Exercise description: Count the lines in the entries below that contain the word "Reading". Give only the number.
═══ Given information ═══
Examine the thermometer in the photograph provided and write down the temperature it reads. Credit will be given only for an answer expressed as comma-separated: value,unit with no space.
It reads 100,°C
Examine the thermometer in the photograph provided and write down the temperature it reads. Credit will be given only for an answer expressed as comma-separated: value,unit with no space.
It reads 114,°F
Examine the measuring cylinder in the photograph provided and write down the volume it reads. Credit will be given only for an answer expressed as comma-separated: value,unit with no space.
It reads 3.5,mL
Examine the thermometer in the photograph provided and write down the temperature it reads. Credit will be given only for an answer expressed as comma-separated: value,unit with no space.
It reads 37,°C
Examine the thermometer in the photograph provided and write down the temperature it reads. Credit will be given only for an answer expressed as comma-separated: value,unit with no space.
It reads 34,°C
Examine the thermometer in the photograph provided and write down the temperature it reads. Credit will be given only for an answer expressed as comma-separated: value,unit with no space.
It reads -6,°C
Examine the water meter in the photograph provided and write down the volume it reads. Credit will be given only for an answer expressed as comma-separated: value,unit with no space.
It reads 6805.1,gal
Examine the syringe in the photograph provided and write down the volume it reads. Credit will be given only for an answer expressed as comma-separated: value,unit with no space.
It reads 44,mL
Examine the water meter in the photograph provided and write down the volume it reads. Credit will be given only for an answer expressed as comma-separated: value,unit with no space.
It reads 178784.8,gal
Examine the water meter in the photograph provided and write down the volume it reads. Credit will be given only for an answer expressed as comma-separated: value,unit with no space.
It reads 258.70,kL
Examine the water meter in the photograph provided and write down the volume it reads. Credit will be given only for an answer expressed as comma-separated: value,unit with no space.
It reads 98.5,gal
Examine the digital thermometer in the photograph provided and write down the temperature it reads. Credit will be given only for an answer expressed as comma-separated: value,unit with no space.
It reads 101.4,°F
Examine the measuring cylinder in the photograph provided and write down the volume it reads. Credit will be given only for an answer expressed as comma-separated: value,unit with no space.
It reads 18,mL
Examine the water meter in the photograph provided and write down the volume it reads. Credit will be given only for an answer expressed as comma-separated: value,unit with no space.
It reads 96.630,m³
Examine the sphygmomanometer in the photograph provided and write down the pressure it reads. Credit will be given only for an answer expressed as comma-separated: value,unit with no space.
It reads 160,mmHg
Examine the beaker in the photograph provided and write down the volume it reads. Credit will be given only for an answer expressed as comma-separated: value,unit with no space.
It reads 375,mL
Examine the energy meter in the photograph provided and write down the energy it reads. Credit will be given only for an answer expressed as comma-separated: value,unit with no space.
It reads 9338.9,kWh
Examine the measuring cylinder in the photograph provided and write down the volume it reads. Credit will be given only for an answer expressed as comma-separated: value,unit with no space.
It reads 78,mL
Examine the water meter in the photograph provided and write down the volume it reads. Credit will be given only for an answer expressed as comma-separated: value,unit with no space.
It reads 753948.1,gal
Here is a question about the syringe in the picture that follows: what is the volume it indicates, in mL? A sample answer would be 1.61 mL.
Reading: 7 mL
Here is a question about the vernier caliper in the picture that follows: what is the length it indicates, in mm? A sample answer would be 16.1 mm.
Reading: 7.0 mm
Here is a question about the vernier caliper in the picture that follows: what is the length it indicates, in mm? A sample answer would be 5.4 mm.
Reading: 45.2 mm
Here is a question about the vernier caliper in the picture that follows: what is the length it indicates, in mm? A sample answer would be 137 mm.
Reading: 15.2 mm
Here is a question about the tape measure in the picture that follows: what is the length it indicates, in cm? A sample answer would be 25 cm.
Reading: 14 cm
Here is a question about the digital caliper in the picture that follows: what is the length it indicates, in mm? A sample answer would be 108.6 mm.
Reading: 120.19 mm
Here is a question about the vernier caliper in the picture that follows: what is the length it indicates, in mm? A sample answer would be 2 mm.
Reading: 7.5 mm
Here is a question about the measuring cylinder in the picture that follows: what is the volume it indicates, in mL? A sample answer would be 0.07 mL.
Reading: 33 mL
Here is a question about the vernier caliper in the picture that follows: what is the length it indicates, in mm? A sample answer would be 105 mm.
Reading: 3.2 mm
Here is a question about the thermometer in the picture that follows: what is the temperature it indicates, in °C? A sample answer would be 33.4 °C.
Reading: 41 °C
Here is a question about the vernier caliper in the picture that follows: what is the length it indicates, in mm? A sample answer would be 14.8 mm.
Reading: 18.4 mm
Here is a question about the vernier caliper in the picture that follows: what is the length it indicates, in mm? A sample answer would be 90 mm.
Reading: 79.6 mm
═══
Your response: 12